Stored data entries
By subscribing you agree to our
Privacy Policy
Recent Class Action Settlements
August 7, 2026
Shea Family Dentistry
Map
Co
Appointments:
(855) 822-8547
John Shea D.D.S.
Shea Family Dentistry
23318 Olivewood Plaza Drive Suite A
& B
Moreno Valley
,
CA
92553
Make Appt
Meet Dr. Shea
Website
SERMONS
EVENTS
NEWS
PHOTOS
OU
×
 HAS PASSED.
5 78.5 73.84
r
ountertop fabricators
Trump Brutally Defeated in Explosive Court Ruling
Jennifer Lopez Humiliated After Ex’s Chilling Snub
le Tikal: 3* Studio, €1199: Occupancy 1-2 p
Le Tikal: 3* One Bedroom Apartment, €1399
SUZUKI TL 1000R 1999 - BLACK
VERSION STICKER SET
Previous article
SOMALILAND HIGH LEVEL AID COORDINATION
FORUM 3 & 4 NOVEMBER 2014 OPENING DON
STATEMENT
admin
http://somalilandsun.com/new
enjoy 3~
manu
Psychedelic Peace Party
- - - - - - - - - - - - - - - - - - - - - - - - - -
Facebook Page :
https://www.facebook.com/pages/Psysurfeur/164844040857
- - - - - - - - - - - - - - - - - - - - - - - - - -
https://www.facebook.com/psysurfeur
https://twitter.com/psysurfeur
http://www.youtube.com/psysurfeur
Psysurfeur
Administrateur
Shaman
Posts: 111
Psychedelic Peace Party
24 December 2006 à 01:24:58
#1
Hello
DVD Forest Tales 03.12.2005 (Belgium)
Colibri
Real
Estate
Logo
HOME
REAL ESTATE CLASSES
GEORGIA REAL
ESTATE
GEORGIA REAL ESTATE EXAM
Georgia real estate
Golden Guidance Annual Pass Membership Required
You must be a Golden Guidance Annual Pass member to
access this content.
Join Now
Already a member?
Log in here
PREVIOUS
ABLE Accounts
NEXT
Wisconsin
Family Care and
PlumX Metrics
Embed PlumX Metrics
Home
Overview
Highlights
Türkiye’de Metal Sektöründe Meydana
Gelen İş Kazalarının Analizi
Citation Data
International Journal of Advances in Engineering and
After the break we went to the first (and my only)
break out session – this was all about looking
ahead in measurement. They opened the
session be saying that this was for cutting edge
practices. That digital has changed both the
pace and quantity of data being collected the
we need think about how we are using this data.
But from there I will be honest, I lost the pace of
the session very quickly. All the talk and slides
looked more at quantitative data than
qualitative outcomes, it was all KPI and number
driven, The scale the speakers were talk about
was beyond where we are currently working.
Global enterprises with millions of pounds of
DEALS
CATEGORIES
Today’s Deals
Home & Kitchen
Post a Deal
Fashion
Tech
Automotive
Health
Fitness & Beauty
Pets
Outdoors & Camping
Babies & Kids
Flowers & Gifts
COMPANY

YOUR OBJECTIVE >>
Could you reproduce every record exactly as written?

WRITTEN RESPONSE >>
By subscribing you agree to our
Privacy Policy
Recent Class Action Settlements
August 7, 2026
Shea Family Dentistry
Map
Co
Appointments:
(855) 822-8547
John Shea D.D.S.
Shea Family Dentistry
23318 Olivewood Plaza Drive Suite A
& B
Moreno Valley
,
CA
92553
Make Appt
Meet Dr. Shea
Website
SERMONS
EVENTS
NEWS
PHOTOS
OU
×
 HAS PASSED.
5 78.5 73.84
r
ountertop fabricators
Trump Brutally Defeated in Explosive Court Ruling
Jennifer Lopez Humiliated After Ex’s Chilling Snub
le Tikal: 3* Studio, €1199: Occupancy 1-2 p
Le Tikal: 3* One Bedroom Apartment, €1399
SUZUKI TL 1000R 1999 - BLACK
VERSION STICKER SET
Previous article
SOMALILAND HIGH LEVEL AID COORDINATION
FORUM 3 & 4 NOVEMBER 2014 OPENING DON
STATEMENT
admin
http://somalilandsun.com/new
enjoy 3~
manu
Psychedelic Peace Party
- - - - - - - - - - - - - - - - - - - - - - - - - -
Facebook Page :
https://www.facebook.com/pages/Psysurfeur/164844040857
- - - - - - - - - - - - - - - - - - - - - - - - - -
https://www.facebook.com/psysurfeur
https://twitter.com/psysurfeur
http://www.youtube.com/psysurfeur
Psysurfeur
Administrateur
Shaman
Posts: 111
Psychedelic Peace Party
24 December 2006 à 01:24:58
#1
Hello
DVD Forest Tales 03.12.2005 (Belgium)
Colibri
Real
Estate
Logo
HOME
REAL ESTATE CLASSES
GEORGIA REAL
ESTATE
GEORGIA REAL ESTATE EXAM
Georgia real estate
Golden Guidance Annual Pass Membership Required
You must be a Golden Guidance Annual Pass member to
access this content.
Join Now
Already a member?
Log in here
PREVIOUS
ABLE Accounts
NEXT
Wisconsin
Family Care and
PlumX Metrics
Embed PlumX Metrics
Home
Overview
Highlights
Türkiye’de Metal Sektöründe Meydana
Gelen İş Kazalarının Analizi
Citation Data
International Journal of Advances in Engineering and
After the break we went to the first (and my only)
break out session – this was all about looking
ahead in measurement. They opened the
session be saying that this was for cutting edge
practices. That digital has changed both the
pace and quantity of data being collected the
we need think about how we are using this data.
But from there I will be honest, I lost the pace of
the session very quickly. All the talk and slides
looked more at quantitative data than
qualitative outcomes, it was all KPI and number
driven, The scale the speakers were talk about
was beyond where we are currently working.
Global enterprises with millions of pounds of
DEALS
CATEGORIES
Today’s Deals
Home & Kitchen
Post a Deal
Fashion
Tech
Automotive
Health
Fitness & Beauty
Pets
Outdoors & Camping
Babies & Kids
Flowers & Gifts
COMPANY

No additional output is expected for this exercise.